McTufty, I hope I didn't give the impression that raising tax revenue was simple overall, though there are few things that could implemented within a month.
Hong Kong, Singapore, Toronto and Vancouver all charge a tax on any foreigner buying property that is not for their permanent residential use. Singapore is 5%, Vancouver could be 20%. It wouldn't raise a lot but it would be a start.
Not sure if it's still the case but when we were in retailing supermarket and out of town centres paid no business rates on their car parks. Next Council meeting could change all that.
Back to personal tax. If you work for someone you're taxed through PAYE, you've no choice. But multi-millionaires can give £300million to wife living abroad and neither pay tax. That can't be right.

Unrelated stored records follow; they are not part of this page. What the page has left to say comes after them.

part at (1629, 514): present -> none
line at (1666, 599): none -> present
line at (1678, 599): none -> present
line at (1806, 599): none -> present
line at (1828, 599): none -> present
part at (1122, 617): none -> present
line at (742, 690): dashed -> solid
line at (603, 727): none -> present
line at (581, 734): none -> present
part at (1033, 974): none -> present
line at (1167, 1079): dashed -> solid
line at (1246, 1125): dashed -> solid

Two of us live here, we've five apple products between us. For tax purposes Apple is based in Ireland or Luxembourg. If I buy an apple from my local greengrocer the profit he makes is taxed and goes to the UK. If I travel twenty miles to the Apple store, their profits may not go to the UK. That's not right.
Here's one reason the young might have voted Labour, well in Canterbury.
One candidate “… a 63-year-old knight of the realm, Oxbridge-educated with a military background and brief career in finance … (the other) a single mum of two boys, who worked as a teaching assistant ...'Being a single mum, being a teaching assistant, I was 100% dependent on tax credits and my salary was around £7.50 and hour and I couldn't have brought my children up without them. I really felt it was time for someone in parliament to know what they were voting about.” (Saturday's Guardian)
Hardly surprising she won.
The recession starting in 2007 (third one we've been through) had its roots in Thatcher's de-regulation of the City in 1986. Unfettered, no longer playing with their own money they had a field day.